« En français facile, ça veut dire de les laissez-les tranquille », c’est ainsi que le procureur de la République près le tribunal de première instance de Kaloum a voulu se faire comprendre par l’auditoire. Alors qu’il venait de demander à la présidente du tribunal de renvoyer les prévenus à des fins de la poursuite.
En concluant ainsi son réquisitoire, le procureur a estimé que les faits « d’abus de confiance » et « atteinte à l’honneur » – cette dernière infraction sera occultée dans les plaidoiries et réquisition – pour lesquels Salifou Super V, Ibrahima Blasco Barry et Morton Soumah, ne sont pas établis.
« Il y a eu remise de fonds, cela est incontestable… Mais pourquoi la FIFA, la CAF (les donateurs) ne sont pas à cette barre puisqu’il s’agit de leurs fonds qui ont été détournés », dira le procureur qui s’est même demandé sur qui a mandaté Antonio Souaré pour réclamer les présumés fonds qui auraient été détournés. « Il faut qu’on arrive à faire la différence entre la victime d’une infraction et la partie civile », laissant comprendre que si Antonio Souaré et la FEGUIFOOT peuvent être des victimes du présumé détournement, ils ne peuvent pas se constituer partie civile, puisque ce n’est pas leur fonds qui est en jeu.
Monsieur Alpha Sény Camara estime que les prévenus sont des innocents qu’on a trouvés ça et là pour leur coller l’infraction d’abus de confiance.
Par ailleurs, il estime qu’Antonio Souaré et Salifou Super V ne devraient se retrouver à la barre. « Puisque ce n’est à la justice qu’on doit régler les affaires de la fédération. Ici, c’est la place des voleurs, des criminels, des escrocs… », a dit le procureur qui a auparavant rendu hommage aux prédécesseurs des deux présidents en conflit (Antonio et Super V).
« Ramener les fonds où ils les ont pris »
Un tel réquisitoire ne pouvait qu’être salué par les avocats de la défense. En revanche, peu avant l’intervention d’Alpha Seny Camara, les avocats de la partie civile ont estimé que les faits d’abus de confiance étaient établis à l’encontre des prévenus et qu’il fallait les retenir dans les liens de la culpabilité pour les condamner au paiement des 28 milliards de francs guinéens « qu’ils ont détournés ».

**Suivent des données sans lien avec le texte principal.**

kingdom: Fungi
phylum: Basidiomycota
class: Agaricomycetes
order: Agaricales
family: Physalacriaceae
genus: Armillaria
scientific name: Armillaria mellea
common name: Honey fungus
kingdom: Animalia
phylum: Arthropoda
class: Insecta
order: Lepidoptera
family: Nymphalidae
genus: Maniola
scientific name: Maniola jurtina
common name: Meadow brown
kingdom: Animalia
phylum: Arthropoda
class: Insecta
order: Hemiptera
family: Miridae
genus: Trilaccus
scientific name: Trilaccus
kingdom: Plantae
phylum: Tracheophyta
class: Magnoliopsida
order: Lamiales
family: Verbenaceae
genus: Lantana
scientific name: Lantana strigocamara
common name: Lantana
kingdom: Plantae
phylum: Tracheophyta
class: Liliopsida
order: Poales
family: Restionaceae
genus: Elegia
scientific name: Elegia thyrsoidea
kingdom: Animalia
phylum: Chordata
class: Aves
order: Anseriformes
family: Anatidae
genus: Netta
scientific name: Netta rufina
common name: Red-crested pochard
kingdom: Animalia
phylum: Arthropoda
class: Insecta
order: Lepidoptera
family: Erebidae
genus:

« C’est des fonds qui étaient destinés aux clubs, mais qu’ils ont géré entre eux. Il faut les condamner à ramener ces fonds où ils les ont pris (dans le compte de la FEGUIFOOT logé à la Société Générale des Banques en Guinée) », a plaidé Me Sekou Kondiano, qui estime que le détournement de ces fonds a brisé le rêve de plusieurs jeunes guinéens – espoirs de leur famille – qui pouvaient en bénéficier pour développer des carrières footballistiques. « Il faut qu’on dépassionne le débat, on n’est pas là contre eux, mais on n’est là contre leur gestion opaque », a voulu préciser l’avocat. Avant Me Kondiano, son confrère de la partie civile Me Doura Chérif, a indiqué que c’est la FIFA qui a remis en cause la gestion de l’équipe sortante et qui a demandé à l’équipe d’Antonio Souaré de procéder à des vérifications.
Des prévenus de luxe
Me Sekou Kondiano, Me Doura Chérif (l’ancien magistrat)…. Mais aussi, en face d’eux, Me Dinah Sampil, le bâtonnier Djibril Kouyaté… ce procès regroupe des grands noms du barreau de Guinée. Des grands noms qui sont là pour défendre des prévenus qui se montrent différents des autres qu’on a l’habitude de voir à la barre. Dans cette salle d’audience poussiéreuse, avec des bancs qui abritent des punaises, ils ont pris soin de couvrir leurs sièges et ceux de leurs avocats avec des feuilles de journaux. Et, même quand le tribunal décide de leur apporter des chaises pour ne pas rester debout tout au long de la longue séance des plaidoiries et réquisition, ils sont quelqu’un qui vient désinfecter les meubles… Ces constats sont rares. Le plus souvent, les prévenus sont préoccupés par le sort qui va leur être réservé que par l’insalubrité du tribunal et de sa salle d’audience.